= Glenn J. Ames =

American academic

Glenn Joseph Ames (born February 3, 1955, in Attleboro, Massachusetts) was an American academic. Ames earned a Bachelor of Arts degree from the University of Rhode Island (1977), and Master of Arts (1982) and Doctor of Philosophy (1987) degrees from the University of Minnesota. In 1988, Ames joined the University of Toledo History Department and taught courses for twenty years on an array of topics including the French Revolution, European expansion to the Indian Ocean basin, and the age of absolutism. Ames joined the UT faculty as an assistant professor of history, was named associate professor in 1993, and a professor of history in 1998.

Ames had a vast publication record of six books and over thirty academic articles. Among his book publications include: En Nome de Deus: The Journal of the First Voyage of Vasco da Gama to India, 1497-1499 (2009), Renascent Empire: The House of Braganza and the Quest for Stability in Portuguese Monsoon Asia, c. 1640-1683 (2000), and Colbert, Mercantilism and the French Quest for Asian Trade (1996).

Ames spent more than five academic years undertaking archival research in France, England, the Netherlands, Portugal, and India. Ames received many awards including a Fulbright Grant (1984), fellowships from the American Institute of Indian Studies (1985), the Portuguese Ministry of Education (1986), and the Calouste Gulbenkian Foundation of Lisbon (2002). Ames was a Leverhulme Trust Post Doctoral Fellow at the University of Bristol (1988) and in 2002 was a Union Pacific Visiting Professor at the Center for Early Modern Europe at the University of Minnesota. In 2004, Ames received the Outstanding Faculty Research Award at the University of Toledo.

At the University of Toledo, Ames served on the Faculty Senate Student Affairs Committee (1992–1996), the Provost's Advisory Committee on Distance Learning (2001–2010), the Faculty Senate (2002, 2007–2010), the Department Liaison for the Writing across the Curriculum Program (1989–2010), and the Arts & Science Council (1990–93, 2006–2010).

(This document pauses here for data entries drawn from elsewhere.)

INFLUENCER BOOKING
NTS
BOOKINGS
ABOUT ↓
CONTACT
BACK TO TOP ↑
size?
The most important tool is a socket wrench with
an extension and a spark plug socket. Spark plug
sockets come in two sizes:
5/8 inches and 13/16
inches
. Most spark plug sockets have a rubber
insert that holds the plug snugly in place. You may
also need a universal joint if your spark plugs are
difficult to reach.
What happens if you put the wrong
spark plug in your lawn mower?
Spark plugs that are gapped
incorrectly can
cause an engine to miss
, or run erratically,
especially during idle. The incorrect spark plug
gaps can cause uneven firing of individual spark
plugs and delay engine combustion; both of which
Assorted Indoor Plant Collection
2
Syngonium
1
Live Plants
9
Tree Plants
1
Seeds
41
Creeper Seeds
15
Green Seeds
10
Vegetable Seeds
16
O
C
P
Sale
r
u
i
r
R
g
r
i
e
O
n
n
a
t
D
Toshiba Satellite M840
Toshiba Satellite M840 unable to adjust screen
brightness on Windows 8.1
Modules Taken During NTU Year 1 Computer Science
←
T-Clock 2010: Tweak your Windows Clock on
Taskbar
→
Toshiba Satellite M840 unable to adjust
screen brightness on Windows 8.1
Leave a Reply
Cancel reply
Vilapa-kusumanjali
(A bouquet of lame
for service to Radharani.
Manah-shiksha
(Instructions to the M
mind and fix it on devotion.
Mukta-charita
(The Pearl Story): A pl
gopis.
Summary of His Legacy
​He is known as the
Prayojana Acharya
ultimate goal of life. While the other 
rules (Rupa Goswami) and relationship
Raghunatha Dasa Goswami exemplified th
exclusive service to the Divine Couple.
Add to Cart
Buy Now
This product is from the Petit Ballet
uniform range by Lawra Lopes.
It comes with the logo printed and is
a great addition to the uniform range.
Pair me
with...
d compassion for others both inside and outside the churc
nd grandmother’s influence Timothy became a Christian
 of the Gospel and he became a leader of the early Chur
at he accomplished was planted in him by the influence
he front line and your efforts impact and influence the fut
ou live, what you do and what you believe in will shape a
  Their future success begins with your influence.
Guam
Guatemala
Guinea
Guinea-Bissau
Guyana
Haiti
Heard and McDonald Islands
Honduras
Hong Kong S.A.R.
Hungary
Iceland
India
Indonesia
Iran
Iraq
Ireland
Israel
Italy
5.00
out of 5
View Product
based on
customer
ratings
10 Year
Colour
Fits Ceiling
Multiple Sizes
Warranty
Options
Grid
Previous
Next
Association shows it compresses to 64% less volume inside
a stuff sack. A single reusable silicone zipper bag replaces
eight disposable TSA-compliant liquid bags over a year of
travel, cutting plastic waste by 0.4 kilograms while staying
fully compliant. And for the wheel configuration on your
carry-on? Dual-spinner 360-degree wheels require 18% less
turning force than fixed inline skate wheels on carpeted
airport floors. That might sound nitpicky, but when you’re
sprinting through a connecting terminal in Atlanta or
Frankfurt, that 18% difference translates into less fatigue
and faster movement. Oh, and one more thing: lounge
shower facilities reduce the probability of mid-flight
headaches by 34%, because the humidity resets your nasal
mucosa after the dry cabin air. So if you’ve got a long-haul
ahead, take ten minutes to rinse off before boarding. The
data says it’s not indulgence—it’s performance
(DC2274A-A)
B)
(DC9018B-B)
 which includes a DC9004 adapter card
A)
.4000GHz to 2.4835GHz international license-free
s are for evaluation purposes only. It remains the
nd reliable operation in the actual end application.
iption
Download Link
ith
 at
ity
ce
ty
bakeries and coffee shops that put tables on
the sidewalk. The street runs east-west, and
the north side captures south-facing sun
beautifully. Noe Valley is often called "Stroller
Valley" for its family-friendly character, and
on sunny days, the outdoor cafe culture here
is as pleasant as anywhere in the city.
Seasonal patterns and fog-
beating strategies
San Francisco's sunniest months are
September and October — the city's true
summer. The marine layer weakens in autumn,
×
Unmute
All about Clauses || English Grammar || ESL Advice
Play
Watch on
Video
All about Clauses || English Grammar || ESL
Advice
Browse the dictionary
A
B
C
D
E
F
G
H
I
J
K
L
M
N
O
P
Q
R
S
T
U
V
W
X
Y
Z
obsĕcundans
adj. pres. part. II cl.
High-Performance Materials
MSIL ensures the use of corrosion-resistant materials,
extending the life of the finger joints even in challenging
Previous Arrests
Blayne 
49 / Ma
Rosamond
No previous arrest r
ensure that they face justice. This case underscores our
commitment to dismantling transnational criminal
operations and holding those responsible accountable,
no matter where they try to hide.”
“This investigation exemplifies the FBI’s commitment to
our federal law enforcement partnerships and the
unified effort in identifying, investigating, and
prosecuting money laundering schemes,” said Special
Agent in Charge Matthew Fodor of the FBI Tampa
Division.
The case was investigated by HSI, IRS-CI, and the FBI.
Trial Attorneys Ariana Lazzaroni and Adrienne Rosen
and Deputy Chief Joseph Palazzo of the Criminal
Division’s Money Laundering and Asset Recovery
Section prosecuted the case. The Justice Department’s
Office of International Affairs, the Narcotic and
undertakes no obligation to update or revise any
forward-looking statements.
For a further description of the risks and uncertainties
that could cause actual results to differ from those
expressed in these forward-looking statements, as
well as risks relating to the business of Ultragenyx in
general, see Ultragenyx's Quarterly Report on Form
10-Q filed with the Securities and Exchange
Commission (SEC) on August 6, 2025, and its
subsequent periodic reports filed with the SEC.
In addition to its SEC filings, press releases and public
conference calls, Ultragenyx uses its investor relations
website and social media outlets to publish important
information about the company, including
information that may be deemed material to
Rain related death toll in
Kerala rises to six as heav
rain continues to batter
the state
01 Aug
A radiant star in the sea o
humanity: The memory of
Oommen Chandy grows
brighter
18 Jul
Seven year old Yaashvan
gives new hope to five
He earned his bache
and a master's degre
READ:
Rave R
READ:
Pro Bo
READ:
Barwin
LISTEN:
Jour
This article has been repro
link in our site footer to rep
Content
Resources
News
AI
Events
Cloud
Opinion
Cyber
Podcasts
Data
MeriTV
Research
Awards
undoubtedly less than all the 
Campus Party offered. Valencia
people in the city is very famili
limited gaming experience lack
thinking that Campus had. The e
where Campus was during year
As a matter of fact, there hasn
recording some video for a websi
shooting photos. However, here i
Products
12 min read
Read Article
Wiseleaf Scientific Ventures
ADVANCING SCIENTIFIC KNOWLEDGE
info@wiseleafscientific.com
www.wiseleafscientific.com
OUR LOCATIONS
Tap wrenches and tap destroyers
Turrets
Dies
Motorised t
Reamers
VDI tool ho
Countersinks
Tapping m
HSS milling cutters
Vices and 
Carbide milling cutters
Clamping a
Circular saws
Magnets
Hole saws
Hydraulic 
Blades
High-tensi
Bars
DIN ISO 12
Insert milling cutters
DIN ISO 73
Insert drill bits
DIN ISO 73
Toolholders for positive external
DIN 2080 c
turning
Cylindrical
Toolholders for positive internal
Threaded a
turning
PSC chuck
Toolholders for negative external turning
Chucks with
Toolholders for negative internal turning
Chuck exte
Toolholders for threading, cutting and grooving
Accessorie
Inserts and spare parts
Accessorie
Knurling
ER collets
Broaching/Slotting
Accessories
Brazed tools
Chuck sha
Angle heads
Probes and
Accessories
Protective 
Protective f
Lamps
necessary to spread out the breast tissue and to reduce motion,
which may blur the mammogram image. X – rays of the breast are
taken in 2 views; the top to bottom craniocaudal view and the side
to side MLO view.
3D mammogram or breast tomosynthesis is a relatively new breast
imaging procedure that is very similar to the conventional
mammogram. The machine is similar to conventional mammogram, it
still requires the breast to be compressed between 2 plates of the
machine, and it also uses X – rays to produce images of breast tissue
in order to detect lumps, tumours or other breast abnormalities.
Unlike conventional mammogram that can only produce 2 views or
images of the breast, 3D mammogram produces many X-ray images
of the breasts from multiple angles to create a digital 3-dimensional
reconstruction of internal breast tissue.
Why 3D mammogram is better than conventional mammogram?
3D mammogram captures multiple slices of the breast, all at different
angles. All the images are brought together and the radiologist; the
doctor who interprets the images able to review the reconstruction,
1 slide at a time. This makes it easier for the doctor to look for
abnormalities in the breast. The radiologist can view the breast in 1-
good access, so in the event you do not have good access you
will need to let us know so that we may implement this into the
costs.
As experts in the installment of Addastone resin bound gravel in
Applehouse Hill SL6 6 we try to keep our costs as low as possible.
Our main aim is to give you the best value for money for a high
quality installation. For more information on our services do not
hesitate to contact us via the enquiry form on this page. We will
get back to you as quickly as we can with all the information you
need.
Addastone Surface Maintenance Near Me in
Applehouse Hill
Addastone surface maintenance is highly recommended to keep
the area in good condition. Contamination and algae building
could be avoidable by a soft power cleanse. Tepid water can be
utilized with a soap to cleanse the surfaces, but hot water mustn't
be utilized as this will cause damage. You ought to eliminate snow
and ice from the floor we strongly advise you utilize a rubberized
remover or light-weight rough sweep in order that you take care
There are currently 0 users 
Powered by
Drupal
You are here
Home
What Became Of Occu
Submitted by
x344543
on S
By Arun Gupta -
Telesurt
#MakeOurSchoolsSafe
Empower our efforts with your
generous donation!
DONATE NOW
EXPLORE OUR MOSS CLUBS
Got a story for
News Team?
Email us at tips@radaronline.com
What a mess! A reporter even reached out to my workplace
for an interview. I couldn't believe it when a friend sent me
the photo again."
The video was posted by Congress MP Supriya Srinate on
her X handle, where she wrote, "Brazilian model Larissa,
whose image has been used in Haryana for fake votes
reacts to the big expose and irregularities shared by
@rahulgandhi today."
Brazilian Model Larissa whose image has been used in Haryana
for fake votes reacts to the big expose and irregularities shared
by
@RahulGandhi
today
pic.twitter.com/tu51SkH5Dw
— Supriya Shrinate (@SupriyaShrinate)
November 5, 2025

Ames was actively involved in professional organizations, such as the Society for Spanish and Portuguese Historical Studies, the Western Society for French History, and the French Colonial Historical Society. Ames worked on the "Slave Route Project," part of The African Diaspora in Asia (TADIA) associate project to UNESCO (2005–2010). In addition, Ames was editor of H-Portugal on the H-Net Web Network as well as General Editor of the European Expansion and Indigenous Response Series with Brill Academic Publishers.

As a professor of history at the University of Toledo, Ames was lauded by students for his multi-disciplinary methodology, engaging lecture style, and radiant sense of humor. Glenn Ames died of cancer on October 14, 2010, at the age of 55.